Citigroup Inc. is a global diversified financial services holding company based in New York. The U.S. government owns 27% of the banking giant following bailout measures taken to rescue it from collapse amid the global financial crisis.
Citi recently repaid the $20 billion balance it owed the government, although the Treasury Department still owns more than one-fourth of Citi's common stock. Now the bank is working to reduce the government shadow and sell off its peripheral businesses, focusing on its core of investment banking and global consumer and business banking. The company is evolving from a financial supermarket into a leaner company that caters to big institutions and affluent individuals, particularly in fast-growing emerging markets.

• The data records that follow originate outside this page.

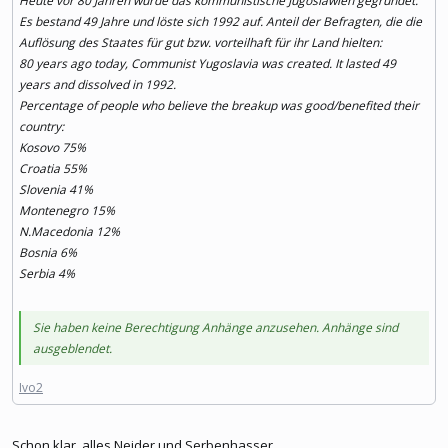
Heute vor 80 Jahren wurde das kommunistische Jugoslawien gegründet.
Es bestand 49 Jahre und löste sich 1992 auf. Anteil der Befragten, die die
Auflösung des Staates für gut bzw. vorteilhaft für ihr Land hielten:
80 years ago today, Communist Yugoslavia was created. It lasted 49
years and dissolved in 1992.
Percentage of people who believe the breakup was good/benefited their
country:
Kosovo 75%
Croatia 55%
Slovenia 41%
Montenegro 15%
N.Macedonia 12%
Bosnia 6%
Serbia 4%
Sie haben keine Berechtigung Anhänge anzusehen. Anhänge sind
ausgeblendet.
Ivo2
Schon klar, alles Neider und Serbenhasser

Citi has been viewed as the riskiest member of the Big Four money-center banks, according to Barron's magazine. It is splitting itself into two businesses, shedding several businesses and shrinking itself by a third. The company recently spun off its Smith Barney brokerage unit into a joint venture with Morgan Stanley, called Morgan Stanley Smith Barney, which will come under CitiHoldings. It is also shedding Primerica, its life-insurance and mutual-fund sales unit, which will go public. The bank is also streamlining its investment-banking operation -- one of the world's largest. It is scaling back its proprietary trading and selling off two consumer-finance units and its private-label credit-card business. Its U.S. consumer strategy remains a work in progress. The overhaul marks the end of Citigroup's one-stop-shop financial supermarket model, which had been pieced together over the years by legendary dealmaker, Citi's ex-CEO Sandy Weill.

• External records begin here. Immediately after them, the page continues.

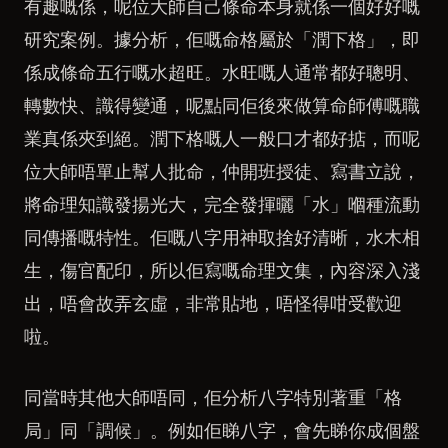
有趣嘅係，呢位大師自己條命本身就係一個好好嘅
研究案例。據分析，佢嘅命格屬於「潤下格」，即
係成條命五行嘅水超旺。水旺嘅人通常都好聰明、
轉數快、識得變通，呢點同佢後來做算命師傅嘅職
業真係夾到絕。潤下格嘅人一般口才都好掂，而呢
位大師唔單止幫人批命，仲開班授徒、寫書立說，
將命理知識發揚光大，完全發揮曬「水」嗰種流動
同傳播嘅特性。佢嘅八字用神取捨好清晰，水木相
生，傷官配印，所以佢寫嘅命理文集，內容深入淺
出，唔會故弄玄虛，非常貼地，唔怪得咁受歡迎
啦。
同當時其他大師唔同，佢分析八字特別著重「格
局」同「調候」。例如佢睇八字，會先睇你成個盤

It's expected to be a long slog to recovery. Morale is low after the company cut 110,000 jobs and sold off assets. The bank's North American mortgage and credit card businesses are still ailing due to the troubles in those markets. Among Citi's positives are its strong capital position, high loan-loss reserves, appealing global-consumer and corporate-banking franchise and relatively small exposure to commercial real estate, Barron's reports. Transaction-services business, which moves money around the world for governments, giant corporations and other organizations, remained lucrative. Retail-banking businesses outside the U.S. appear to be rebounding. The bank is expected to invest heavily in these efforts in Asia and Latin America. Its management challenges include working with its new government partners while also recovering from heavy losses. According to The Wall Street Journal, some Citi employees have said that working for the financial colossus with its huge bureaucracy was already like working for the government. Despite criticism from government officials of a variety of corporate expenditures, the bank is seeing through its $400 million naming deal for Citi Field, the New York Mets new ballpark.